Il faut améliorer l’information du public sur les liens entre élus et groupes d’intérêts, selon François Meylan, auteur d’une pétition demandant davantage de transparence de la part des élus aux Chambres fédérales.
Suisse

Au lendemain du refus, en votation référendaire, de la loi sur la troisième réforme de l’imposition des entreprises (RIE III), force est de constater que la campagne aura été d’une intensité incroyable. Non seulement en raison des montants colossaux engagés par le camp du «oui» que par la virulence des débats. Une fois de plus, on a joué sur la peur de perdre son emploi.

Les ingrédients de cette campagne finalement mise en échec ne sont pas sans rappeler ceux employés pour combattre l’initiative populaire contre les rémunérations abusives, communément appelée initiative Minder. Nous avions déjà affaire aux acteurs d’une doctrine néolibérale, d’un côté. A une mobilisation de la société civile et des politiques préoccupés par la cohésion sociale de l’autre.

A l’époque, j’avais organisé la mobilisation médiatique, en Suisse romande, en faveur de l’initiative Minder. Ce qui m’a valu d’être défavorablement surpris par mon ancienne formation politique, le Parti démocrate-chrétien (PDC). J’ai découvert que, pourtant connu comme parti de la famille et de la classe moyenne, il avait choisi avec force le camp néolibéral. En regroupant les informations obtenues, en tant que secrétaire politique pour la section vaudoise, j’ai alors appris que le PDC, comme d’autres formations bourgeoises, avait reçu de l’argent des multinationales visées par l’initiative Minder.
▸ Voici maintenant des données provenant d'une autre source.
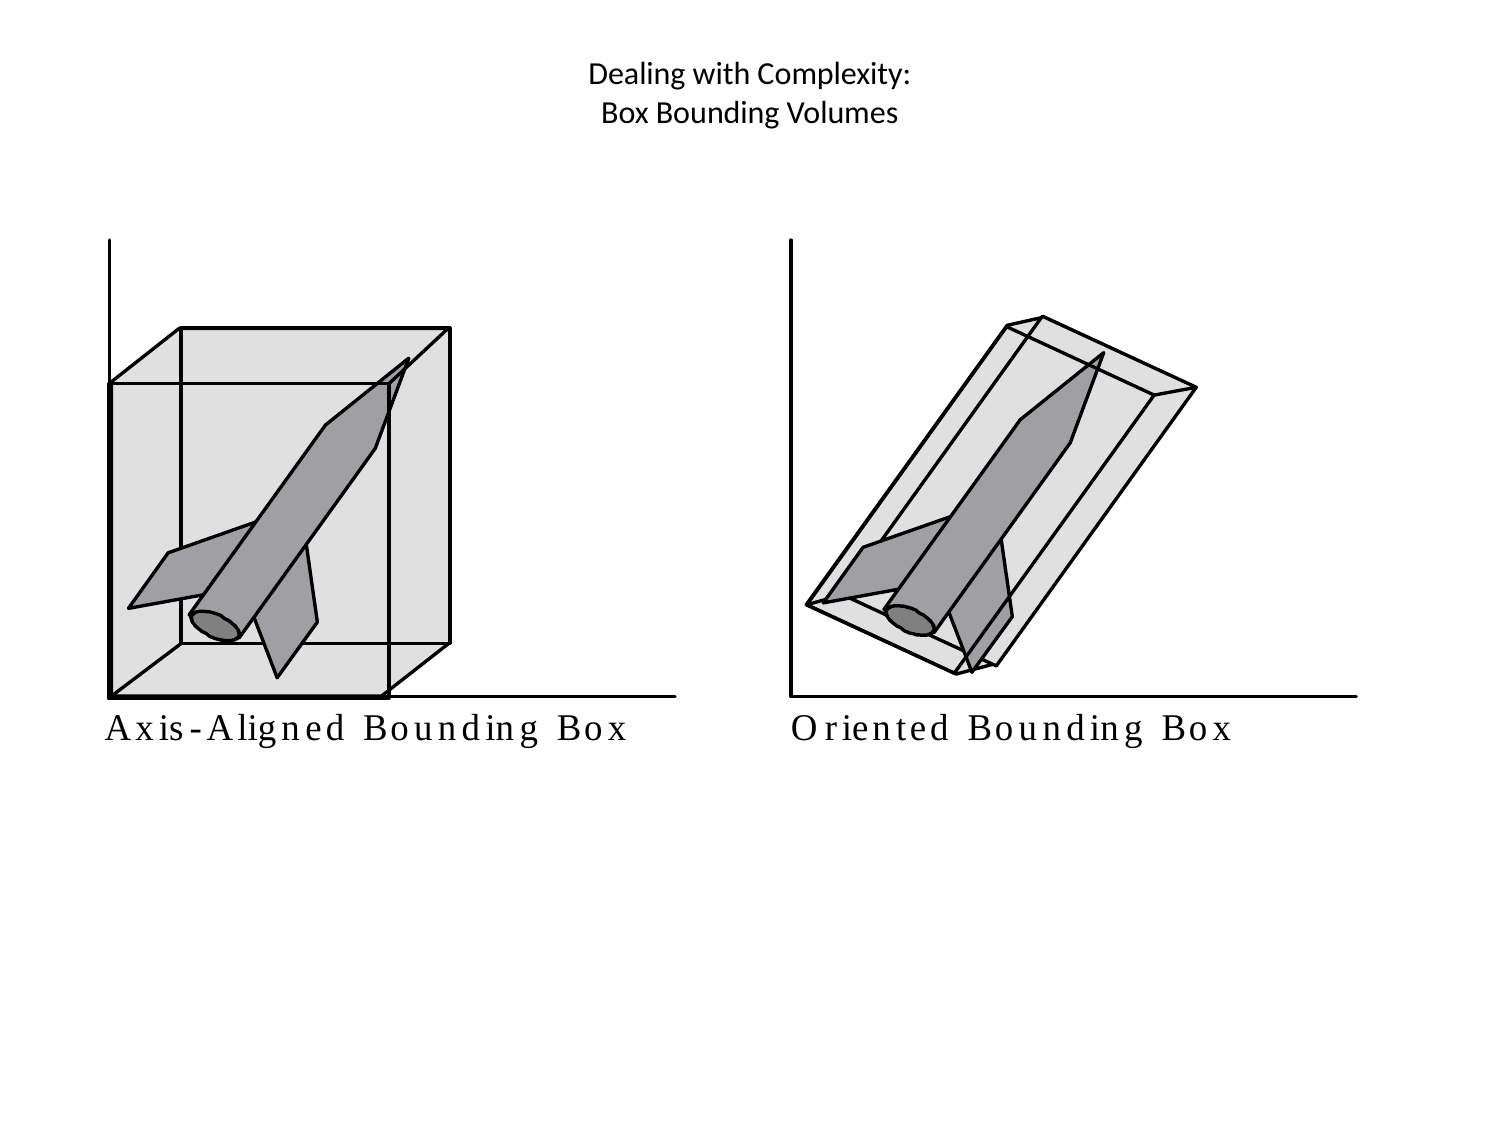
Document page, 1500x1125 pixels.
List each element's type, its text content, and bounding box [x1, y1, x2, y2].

picture [87, 224, 1375, 763]
text_box Dealing with Complexity: Box Bounding Volumes [75, 45, 1425, 138]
A l’été 2016, usant de mon droit personnel, j’ai déposé une pétition, munie de 134 signatures, demandant davantage de transparence de la part de nos élus aux Chambres fédérales. Répertoriée objet n° 16.2013, elle suit la procédure parlementaire d’usage. Le secrétariat des commissions des affaires juridiques a pris soin de me prévenir. Cela prendra passablement de temps. La demande est aussi concrète que précise: lors des campagnes en vue de votations fédérales, les élus aux Chambres fédérales devraient communiquer l’identité de leurs accrédités, lors de toutes prises de position publiques.

Il faut savoir que chaque parlementaire a le droit d’accréditer une à deux personnes de son choix, pour toute la durée de son mandat de quatre ans. Ces gens, souvent des lobbyistes, ont accès à toutes les parties non publiques du Palais fédéral – hormis bien sûr les salles des Conseils.

Les élus de droite choisissent volontiers les représentants de grands groupes d’influence ou de cabinets de conseils – servant notamment de paravent à des industries aux odeurs de nicotine ou encore de poudre. A gauche, les personnes proches des ONG tendent à dominer. Mais pas seulement: on voit aussi des parlementaires de toute obédience faire bénéficier du très utile statut d’accrédité leur(s) conseillers personnel(s) bien sûr, voire des «invités», amis ou parfois membres de leur famille.

On observe, notamment, que la conseillère nationale Céline Amaudruz (UDC/GE) a accrédité le très actif lobbyiste Patrick Eperon, secrétaire de la Fédération patronale vaudoise chargé de la coordination des campagnes politiques, ainsi que Manuel Trunz, cadre de l’UBS SA. Autant dire que, sans le savoir, les électeurs de la Genevoise ont fait rentrer la plus grande banque suisse sous la Coupole, où elle bénéficie par ailleurs de l’accréditation par un élu alémanique, et non des moindres puisqu’il s’agit de Martin Landolt (BDP/GL), président national de la formation issue de l’UDC. Autre multinationale à ne pas être en reste, Swisscom est l’une des accréditées du parlementaire Bernhard Guhl (PBD/AG). Pour sa part, l’ancien journaliste Fathi Derder (PLR/VD) a accrédité Cristina Gaggini, la directrice romande de l’imposante faîtière economiesuisse et celle qui l’avait précédée dans cette fonction, l’influente Chantal Balet Emery, désormais représentante du milieu des avocats et notaires.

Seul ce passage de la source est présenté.